▶ [WHAT THE TASK ASKS] Output the listing lines from the line with "Rendered at 1241 by 1755 pixels." to the line with "text 2 擔保內容同附件", both included, as a numbered list with blank lines left out.

▶ [ENTRIES PROVIDED]
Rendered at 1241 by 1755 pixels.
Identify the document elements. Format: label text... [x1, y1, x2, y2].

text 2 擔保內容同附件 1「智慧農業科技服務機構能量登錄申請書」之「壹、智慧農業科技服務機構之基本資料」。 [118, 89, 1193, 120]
==
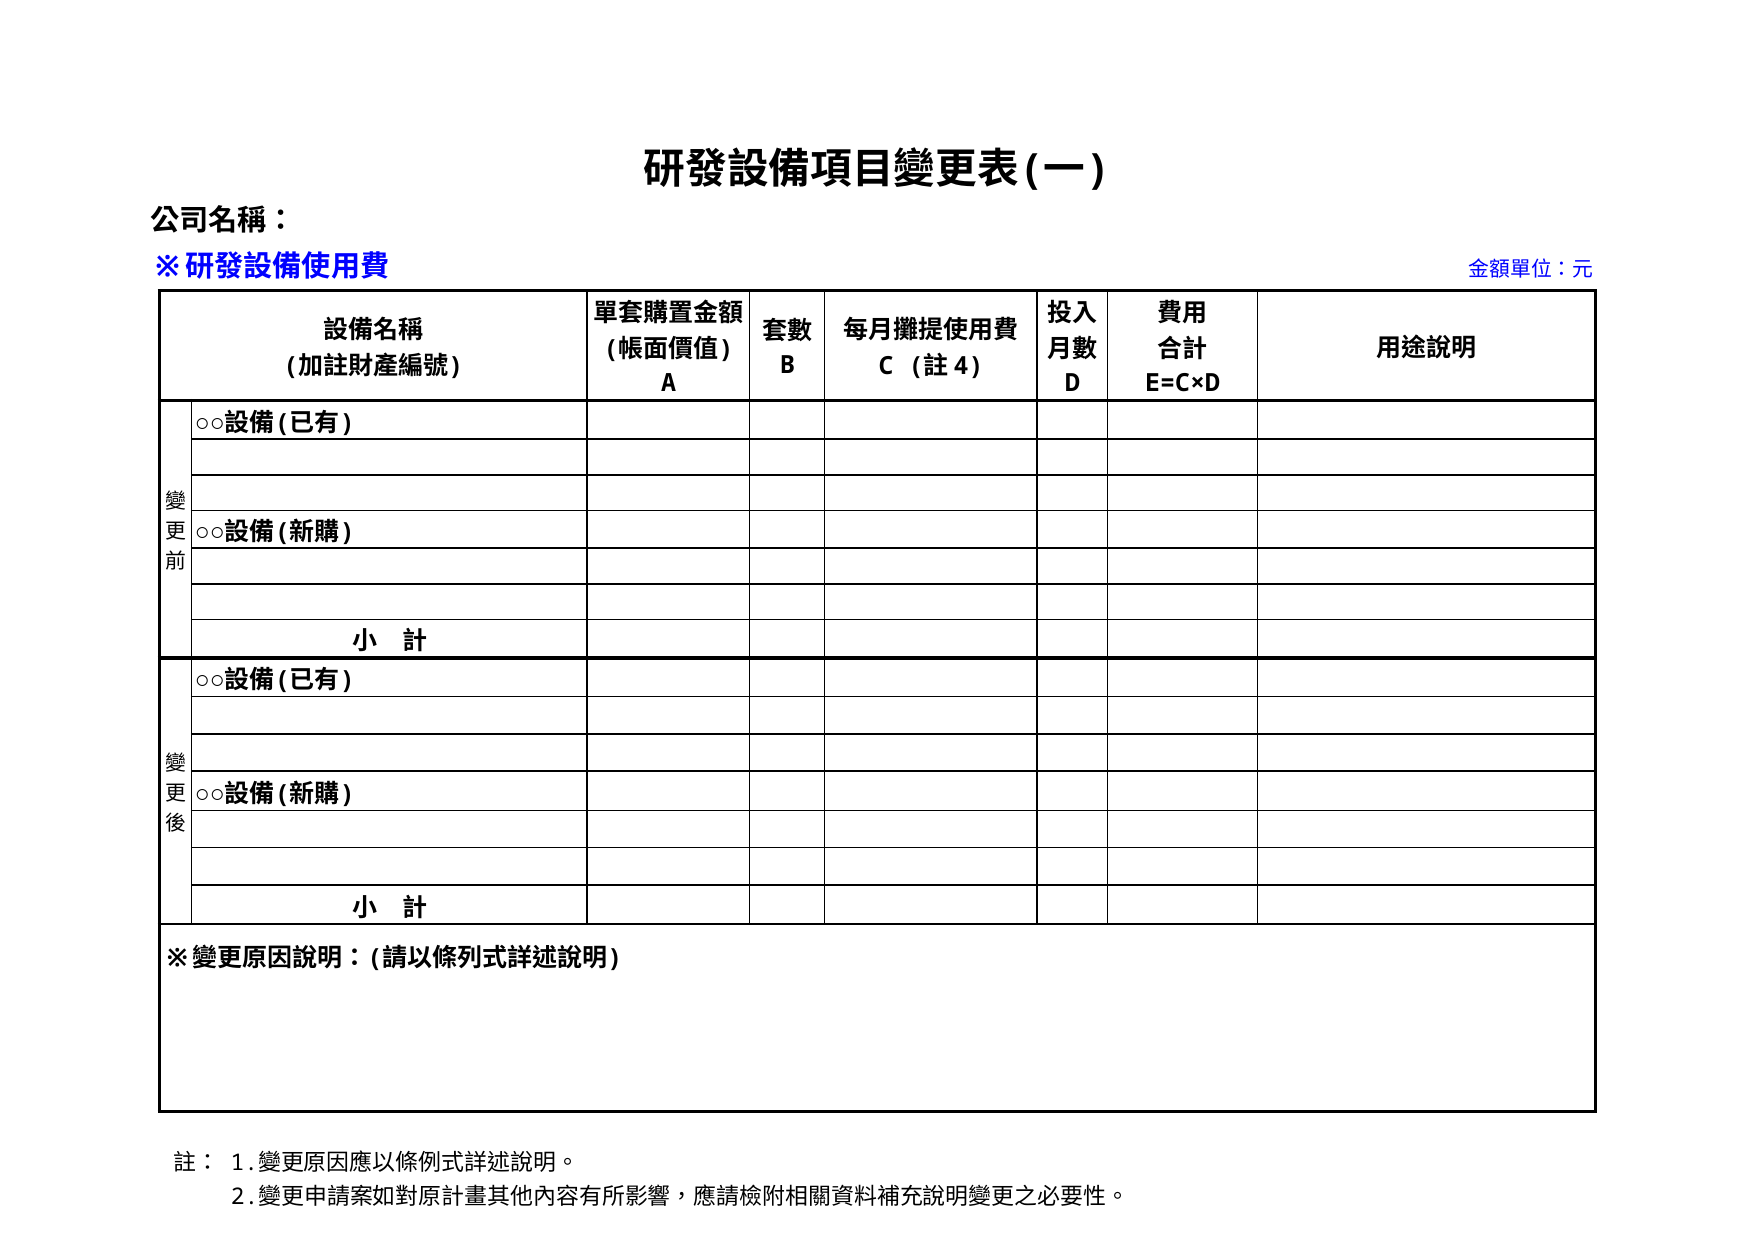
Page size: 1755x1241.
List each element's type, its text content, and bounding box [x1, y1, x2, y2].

▶ [FULL ANSWER]
1. Rendered at 1241 by 1755 pixels.
2. Identify the document elements. Format: label text... [x1, y1, x2, y2].
3. text 2 擔保內容同附件 1「智慧農業科技服務機構能量登錄申請書」之「壹、智慧農業科技服務機構之基本資料」。 [118, 89, 1193, 120]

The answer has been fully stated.